Now it's: 2021年11月06日 23時10分36秒
I just reintsalled thermald, seems to work, I'm not sure, throttles well I guess.
The "setPerformanceMode.sh" and "setPowersaveMode.sh" scripts that I created (using cpufreq) no longer seem to change anything.
So lets just hope this works, even if thermald was installed by default...
PS: I have i7z on a terminal set to "Always on Top" so I can monitor Frequency, C-states, and the temperature of the CPU cores (4 physical, logical).
Bruh thermald is throttling down to 400MHz while playing.
I tab out of the program it goes back to 1GHz what?
Okay I made Osu! set the FPS cap to V-Sync (60fps) instead of double of that (120fps, which it was before) and it seems to be good even when the computer is not on it's side (it usually didn't crash when on it's side, as the fans were pointing out.
Okay so I was checking the journalctl logs and I got:
"thermald.service: Changed running -> stop-sigterm"
huh...
Oh wait this is at the end of the journal it's probably shutdown 笑.
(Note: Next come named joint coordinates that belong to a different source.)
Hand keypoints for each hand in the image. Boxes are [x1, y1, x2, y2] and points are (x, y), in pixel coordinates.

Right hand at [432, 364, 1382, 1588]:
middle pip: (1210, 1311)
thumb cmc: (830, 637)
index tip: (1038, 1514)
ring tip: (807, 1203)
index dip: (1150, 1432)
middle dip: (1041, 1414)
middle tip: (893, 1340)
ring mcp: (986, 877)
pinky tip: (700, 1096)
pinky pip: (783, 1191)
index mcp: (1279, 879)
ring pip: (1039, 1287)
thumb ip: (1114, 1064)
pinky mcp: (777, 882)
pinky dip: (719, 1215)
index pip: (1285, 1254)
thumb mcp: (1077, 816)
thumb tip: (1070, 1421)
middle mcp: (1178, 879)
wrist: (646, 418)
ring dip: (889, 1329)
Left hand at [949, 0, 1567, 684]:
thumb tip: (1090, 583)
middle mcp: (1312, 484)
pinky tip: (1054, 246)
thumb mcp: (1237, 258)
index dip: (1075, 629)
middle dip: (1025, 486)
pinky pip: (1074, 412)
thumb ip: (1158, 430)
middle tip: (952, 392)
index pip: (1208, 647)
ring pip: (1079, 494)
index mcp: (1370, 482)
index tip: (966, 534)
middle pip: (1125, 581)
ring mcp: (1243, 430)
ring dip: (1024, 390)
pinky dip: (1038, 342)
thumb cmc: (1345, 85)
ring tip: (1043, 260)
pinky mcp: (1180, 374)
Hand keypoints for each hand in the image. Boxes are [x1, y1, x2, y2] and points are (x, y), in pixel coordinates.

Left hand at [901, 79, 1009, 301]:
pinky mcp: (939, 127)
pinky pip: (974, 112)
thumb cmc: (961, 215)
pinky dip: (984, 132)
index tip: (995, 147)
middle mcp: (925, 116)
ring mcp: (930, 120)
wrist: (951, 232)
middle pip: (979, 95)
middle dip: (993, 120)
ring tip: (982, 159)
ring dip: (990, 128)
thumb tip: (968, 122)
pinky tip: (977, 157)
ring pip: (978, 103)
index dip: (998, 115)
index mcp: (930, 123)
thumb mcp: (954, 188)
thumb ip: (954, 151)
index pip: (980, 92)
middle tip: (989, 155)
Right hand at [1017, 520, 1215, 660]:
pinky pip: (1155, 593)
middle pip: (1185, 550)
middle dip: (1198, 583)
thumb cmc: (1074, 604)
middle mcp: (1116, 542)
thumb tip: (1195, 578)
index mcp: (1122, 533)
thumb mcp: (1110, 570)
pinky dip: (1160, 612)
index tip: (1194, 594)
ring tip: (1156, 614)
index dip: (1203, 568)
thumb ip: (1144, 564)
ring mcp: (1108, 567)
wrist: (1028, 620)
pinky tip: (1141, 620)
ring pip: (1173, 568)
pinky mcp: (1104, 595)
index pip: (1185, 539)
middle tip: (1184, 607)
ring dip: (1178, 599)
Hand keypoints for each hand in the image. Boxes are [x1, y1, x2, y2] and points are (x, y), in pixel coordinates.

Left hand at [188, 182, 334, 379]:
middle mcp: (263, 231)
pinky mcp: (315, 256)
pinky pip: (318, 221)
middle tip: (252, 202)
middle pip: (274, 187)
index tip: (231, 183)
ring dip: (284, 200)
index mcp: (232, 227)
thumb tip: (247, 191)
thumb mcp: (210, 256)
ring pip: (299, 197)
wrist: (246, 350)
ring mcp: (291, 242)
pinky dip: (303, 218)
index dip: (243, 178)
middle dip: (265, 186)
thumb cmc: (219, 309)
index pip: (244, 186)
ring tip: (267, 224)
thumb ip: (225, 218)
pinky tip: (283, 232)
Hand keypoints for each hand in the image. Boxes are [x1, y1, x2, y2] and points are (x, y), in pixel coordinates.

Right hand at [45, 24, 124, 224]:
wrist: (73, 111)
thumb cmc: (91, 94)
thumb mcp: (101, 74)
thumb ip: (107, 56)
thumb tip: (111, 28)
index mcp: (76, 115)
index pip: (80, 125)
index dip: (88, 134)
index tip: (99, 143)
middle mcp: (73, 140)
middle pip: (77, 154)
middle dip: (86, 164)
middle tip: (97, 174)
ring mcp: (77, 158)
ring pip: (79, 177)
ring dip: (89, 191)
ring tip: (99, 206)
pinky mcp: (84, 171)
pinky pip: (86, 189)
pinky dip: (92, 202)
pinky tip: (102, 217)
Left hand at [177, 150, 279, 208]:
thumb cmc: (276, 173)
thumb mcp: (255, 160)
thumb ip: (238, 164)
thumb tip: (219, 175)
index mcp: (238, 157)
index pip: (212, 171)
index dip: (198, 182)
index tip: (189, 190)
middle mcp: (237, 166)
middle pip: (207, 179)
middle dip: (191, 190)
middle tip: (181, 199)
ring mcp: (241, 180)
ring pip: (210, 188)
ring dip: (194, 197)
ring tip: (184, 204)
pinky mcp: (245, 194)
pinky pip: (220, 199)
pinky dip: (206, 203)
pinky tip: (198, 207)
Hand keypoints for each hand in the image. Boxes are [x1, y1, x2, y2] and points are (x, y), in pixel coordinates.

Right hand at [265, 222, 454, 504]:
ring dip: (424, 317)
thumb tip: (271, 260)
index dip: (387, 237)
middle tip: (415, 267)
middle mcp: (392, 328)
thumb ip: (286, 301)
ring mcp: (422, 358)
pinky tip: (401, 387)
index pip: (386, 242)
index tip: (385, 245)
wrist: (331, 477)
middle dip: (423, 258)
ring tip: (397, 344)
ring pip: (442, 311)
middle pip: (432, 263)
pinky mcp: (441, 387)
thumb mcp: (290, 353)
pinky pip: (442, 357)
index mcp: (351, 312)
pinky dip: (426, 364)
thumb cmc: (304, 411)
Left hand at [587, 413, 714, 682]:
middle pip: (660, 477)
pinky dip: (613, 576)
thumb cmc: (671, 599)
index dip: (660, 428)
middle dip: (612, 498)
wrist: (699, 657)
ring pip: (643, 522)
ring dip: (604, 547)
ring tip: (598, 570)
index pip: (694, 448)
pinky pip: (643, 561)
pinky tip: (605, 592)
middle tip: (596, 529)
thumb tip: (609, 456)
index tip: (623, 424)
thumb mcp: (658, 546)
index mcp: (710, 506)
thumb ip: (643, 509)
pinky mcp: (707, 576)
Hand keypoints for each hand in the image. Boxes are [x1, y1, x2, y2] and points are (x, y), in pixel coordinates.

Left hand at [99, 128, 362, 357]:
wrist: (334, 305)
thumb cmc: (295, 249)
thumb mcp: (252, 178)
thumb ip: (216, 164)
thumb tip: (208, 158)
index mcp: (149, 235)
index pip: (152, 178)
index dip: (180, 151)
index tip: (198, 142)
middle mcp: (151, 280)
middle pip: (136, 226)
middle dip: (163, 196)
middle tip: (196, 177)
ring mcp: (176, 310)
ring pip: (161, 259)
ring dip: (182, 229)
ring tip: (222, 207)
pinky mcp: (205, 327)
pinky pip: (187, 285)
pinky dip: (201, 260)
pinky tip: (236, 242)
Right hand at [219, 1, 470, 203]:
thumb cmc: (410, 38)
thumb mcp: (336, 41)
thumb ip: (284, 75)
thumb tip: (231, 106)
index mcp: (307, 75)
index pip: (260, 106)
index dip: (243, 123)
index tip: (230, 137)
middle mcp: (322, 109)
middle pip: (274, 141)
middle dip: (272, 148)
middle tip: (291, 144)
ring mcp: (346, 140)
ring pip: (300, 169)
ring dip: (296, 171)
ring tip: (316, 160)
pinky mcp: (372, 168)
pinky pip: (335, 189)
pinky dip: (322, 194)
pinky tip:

Keywords checked with "journalctl -g ???":
thermal
shutting
crash
panic
spark
It just crashed while searching in journalctl... Let's investigate with "journalctl -b -1". Huh, the last log is 4 minutes before the crash, okay...
Yeah that's it im asking for help in AskUbuntu, should've done that a long time ago!
Alright now I just have to copy this into the question.
脚注
如果我可以提供其他信息,请发表评论,我会检查
定期更新帖子并进行相应更新。同样,这可能是硬件问题,但它发生在我更新系统时,目前由于 Wayland 和其他一些原因,我无法降级到 20.04 LTS 并继续使用它。